Videos range from 2-3 minutes to 20 minutes, which Crick said was to fit in with what the audiences of an influencer were used to seeing.

He added: “Part of its collaborating with the creators and taking what they’ve learned about their audience and what works best for them. If an influencer’s audience has an appetite for 20-minute content then so be it.”

Future executions will cover channels including Instagram, Facebook, YouTube and social gaming platform Twitch.

Subway Eat Well Go campaign

Asked whether influencer campaigns were merely seen by many marketers as an add on after the above the line work, Joyce said the reach of the influencers was such that they do have very considerable audiences.

Joyce: “Scale through their channels is significant. Five influencers with real audiences and there’s a clever amplification schedule, and the numbers we guarantee we’re getting out of this they will certainly turn the dial.”

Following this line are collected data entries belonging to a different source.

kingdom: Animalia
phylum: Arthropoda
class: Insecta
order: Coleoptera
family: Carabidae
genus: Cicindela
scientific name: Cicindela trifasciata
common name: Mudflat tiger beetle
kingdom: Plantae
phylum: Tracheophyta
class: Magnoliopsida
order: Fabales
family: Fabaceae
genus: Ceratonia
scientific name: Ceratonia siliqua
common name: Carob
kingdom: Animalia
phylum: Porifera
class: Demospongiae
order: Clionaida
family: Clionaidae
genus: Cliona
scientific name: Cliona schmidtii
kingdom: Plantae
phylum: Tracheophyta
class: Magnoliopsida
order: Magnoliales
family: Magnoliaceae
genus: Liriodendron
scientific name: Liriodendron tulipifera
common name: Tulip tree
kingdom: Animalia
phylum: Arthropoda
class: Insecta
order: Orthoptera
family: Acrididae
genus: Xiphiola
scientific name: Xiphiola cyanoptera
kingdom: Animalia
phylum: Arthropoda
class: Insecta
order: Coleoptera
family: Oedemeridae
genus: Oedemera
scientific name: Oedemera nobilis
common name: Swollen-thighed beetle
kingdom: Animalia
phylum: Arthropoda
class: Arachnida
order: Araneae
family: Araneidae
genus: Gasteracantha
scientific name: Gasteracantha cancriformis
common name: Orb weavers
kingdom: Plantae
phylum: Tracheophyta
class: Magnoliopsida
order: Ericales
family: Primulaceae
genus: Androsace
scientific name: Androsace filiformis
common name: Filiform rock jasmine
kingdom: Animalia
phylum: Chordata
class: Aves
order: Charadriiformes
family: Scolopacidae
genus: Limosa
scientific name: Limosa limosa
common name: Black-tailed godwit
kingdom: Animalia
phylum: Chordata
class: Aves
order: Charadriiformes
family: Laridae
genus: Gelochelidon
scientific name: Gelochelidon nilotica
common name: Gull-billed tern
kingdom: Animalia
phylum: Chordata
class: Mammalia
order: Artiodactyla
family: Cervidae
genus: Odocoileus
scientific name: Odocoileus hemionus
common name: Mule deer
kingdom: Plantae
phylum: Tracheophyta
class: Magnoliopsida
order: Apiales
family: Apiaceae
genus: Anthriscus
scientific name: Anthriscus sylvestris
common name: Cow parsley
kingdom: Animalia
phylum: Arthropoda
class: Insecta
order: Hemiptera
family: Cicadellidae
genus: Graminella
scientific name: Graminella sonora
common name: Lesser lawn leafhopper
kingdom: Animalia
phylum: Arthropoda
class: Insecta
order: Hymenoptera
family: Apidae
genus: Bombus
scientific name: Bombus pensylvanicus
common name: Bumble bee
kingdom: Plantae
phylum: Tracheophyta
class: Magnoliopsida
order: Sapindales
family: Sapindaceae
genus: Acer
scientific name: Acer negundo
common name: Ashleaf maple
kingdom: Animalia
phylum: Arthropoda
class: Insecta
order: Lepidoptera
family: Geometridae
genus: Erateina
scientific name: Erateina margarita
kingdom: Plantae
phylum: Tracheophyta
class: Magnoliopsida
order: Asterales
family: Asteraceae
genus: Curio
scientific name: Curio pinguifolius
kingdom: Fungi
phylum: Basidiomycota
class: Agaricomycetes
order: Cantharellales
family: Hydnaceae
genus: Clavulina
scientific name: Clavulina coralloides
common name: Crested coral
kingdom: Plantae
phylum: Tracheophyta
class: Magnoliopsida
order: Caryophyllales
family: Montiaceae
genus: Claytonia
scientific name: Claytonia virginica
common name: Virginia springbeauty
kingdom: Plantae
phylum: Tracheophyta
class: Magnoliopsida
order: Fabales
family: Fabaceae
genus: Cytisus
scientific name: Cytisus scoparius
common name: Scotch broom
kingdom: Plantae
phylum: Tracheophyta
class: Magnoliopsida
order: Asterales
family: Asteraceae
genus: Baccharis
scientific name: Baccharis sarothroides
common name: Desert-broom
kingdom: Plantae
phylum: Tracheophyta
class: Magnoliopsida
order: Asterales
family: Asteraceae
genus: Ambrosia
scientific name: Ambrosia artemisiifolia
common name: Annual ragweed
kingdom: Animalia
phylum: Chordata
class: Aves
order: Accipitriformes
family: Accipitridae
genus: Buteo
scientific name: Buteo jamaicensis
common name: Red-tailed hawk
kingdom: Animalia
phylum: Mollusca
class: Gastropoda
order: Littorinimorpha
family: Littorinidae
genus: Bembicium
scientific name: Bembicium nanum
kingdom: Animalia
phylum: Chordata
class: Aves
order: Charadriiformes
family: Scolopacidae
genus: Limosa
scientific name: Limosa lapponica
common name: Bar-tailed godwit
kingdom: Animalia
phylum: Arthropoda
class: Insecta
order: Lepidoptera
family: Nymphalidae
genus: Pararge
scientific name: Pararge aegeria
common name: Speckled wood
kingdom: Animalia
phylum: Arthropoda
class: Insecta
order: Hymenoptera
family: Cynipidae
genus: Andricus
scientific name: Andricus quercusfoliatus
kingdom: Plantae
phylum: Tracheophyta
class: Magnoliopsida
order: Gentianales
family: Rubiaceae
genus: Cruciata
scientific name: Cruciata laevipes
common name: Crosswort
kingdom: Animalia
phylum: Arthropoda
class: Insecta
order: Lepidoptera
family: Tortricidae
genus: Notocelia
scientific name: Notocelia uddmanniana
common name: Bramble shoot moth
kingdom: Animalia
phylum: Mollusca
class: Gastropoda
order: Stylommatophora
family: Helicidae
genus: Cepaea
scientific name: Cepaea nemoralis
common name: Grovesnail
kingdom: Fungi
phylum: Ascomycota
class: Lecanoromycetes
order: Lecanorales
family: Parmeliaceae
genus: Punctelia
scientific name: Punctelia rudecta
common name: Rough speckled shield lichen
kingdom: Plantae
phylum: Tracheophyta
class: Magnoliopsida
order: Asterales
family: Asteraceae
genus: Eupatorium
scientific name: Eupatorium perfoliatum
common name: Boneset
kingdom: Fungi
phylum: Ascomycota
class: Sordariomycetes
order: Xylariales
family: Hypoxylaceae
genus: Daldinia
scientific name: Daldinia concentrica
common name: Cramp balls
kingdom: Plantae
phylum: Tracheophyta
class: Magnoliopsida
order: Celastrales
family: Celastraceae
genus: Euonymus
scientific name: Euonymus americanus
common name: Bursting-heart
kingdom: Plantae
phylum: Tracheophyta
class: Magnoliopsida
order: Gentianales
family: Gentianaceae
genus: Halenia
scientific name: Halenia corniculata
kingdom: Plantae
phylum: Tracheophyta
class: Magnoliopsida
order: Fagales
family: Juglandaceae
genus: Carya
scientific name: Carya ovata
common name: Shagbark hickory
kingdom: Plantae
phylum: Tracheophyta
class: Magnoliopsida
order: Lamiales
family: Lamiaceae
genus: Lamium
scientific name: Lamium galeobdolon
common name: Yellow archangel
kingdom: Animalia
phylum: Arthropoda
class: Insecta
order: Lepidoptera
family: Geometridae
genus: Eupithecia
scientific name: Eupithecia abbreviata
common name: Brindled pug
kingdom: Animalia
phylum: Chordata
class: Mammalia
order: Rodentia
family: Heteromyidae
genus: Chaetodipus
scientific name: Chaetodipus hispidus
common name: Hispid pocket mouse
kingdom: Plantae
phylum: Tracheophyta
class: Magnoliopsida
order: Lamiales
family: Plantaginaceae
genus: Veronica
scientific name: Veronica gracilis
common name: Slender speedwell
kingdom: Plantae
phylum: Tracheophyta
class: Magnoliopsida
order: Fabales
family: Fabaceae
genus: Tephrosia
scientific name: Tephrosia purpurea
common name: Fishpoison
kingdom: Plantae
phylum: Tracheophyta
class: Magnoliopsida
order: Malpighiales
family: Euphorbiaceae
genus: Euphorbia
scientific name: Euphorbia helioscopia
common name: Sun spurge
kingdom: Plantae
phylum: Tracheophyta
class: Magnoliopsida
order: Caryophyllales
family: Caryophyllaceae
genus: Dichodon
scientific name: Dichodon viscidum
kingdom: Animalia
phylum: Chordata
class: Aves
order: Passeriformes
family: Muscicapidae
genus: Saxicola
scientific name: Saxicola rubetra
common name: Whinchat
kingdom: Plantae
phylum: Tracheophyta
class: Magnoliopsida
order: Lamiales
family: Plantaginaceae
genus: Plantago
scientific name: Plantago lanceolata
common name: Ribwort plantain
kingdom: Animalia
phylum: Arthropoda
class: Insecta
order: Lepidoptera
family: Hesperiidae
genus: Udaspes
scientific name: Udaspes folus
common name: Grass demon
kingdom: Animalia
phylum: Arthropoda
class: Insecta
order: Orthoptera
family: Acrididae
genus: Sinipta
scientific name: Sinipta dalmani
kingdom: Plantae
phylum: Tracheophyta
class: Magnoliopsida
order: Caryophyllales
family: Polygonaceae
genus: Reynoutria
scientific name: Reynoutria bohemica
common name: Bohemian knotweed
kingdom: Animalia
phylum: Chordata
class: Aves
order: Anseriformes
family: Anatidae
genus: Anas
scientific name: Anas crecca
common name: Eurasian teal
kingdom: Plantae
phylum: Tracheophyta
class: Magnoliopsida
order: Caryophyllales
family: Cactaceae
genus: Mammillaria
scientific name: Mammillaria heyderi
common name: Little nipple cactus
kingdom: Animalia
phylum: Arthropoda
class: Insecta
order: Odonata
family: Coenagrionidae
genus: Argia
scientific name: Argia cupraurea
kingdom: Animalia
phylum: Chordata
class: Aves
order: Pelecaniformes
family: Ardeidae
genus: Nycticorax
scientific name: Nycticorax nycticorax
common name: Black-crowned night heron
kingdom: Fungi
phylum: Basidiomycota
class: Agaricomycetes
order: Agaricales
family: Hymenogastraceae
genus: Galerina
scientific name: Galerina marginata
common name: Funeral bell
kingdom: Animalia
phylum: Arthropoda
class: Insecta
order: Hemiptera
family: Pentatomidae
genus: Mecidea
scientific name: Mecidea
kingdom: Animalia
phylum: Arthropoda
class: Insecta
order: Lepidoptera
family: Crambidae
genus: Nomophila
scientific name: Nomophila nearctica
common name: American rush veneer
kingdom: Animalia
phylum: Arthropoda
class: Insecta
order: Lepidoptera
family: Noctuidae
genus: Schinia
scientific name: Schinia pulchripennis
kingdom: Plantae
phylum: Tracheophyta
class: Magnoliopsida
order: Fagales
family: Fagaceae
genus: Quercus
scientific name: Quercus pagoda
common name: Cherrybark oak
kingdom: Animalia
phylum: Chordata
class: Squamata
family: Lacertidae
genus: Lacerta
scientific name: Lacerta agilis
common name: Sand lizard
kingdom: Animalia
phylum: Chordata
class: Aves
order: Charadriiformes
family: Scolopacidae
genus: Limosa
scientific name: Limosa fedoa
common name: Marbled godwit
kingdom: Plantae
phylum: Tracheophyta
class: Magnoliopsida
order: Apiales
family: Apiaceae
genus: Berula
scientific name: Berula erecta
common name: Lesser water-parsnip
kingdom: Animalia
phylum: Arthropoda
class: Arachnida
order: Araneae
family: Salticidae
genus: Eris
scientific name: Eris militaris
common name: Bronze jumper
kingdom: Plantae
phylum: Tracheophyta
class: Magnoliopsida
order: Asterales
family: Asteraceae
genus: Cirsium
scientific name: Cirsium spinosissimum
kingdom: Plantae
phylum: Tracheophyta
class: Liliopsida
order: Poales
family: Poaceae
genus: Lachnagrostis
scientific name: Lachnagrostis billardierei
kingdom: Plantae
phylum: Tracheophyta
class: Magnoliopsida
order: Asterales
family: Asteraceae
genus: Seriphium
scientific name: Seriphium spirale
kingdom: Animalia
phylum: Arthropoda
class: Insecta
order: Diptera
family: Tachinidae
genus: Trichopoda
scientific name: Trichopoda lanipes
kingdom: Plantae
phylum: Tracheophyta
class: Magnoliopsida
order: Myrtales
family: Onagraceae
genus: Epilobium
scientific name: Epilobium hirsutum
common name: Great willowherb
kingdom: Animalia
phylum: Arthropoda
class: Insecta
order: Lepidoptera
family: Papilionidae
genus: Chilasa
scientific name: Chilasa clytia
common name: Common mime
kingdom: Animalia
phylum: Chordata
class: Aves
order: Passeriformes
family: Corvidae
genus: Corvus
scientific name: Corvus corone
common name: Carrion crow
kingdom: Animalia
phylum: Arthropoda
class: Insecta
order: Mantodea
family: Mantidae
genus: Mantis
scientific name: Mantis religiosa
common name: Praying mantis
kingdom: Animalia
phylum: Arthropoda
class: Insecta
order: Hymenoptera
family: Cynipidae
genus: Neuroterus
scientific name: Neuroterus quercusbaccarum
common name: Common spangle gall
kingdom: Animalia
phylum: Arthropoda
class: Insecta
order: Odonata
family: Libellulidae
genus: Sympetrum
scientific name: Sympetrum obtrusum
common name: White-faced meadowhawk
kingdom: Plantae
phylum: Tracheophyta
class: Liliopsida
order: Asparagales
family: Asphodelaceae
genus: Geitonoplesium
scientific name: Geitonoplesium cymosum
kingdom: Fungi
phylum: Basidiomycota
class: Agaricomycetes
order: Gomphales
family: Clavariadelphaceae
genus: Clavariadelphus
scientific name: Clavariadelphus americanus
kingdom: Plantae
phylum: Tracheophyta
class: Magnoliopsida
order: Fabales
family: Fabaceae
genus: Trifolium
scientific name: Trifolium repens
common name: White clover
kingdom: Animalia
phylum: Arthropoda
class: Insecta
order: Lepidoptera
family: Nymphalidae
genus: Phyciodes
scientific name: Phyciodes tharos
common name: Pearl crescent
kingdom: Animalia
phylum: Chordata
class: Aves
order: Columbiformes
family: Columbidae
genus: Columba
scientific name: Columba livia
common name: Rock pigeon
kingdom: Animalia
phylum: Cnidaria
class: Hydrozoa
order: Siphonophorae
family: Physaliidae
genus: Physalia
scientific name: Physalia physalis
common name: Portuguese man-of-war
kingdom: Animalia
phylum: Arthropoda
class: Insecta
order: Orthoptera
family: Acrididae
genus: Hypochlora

Flagging the Ricky Gervais work for Optus around it’s Netflix promotion he said it created “significant awareness” off the back of a base awareness campaign from the more traditional brand campaign for the telco.

The above the line campaign was created by Ripe Solutions and aims to show how it helps people go higher and better and features outdoor, digital, radio and PR, which feeds off work already happening in other parts of the world.

https://www.youtube.com/watch?v=0DOKvj2Gtp0

“Research reinforced that consumers perceive Subway as a source of eating well to help them achieve the most out of life in their day, and feel good, not guilty,” regional marketing director, Gina Kahler said.

Ripe client service director Jude Johannesen said Eat Well Go was designed to forge a deeper emotional connection between customers and the brand.

Johannesen added: “Eat Well Go shows the wide appeal of Subway and the role the brand plays in allowing people to go further, go harder, go longer and go do more of the things they love”.

The TVC was shot in parts of Australia and New Zealand and filmed by award-winning Play TV Director Frazer Bailey and Director of Photography Ben Nott.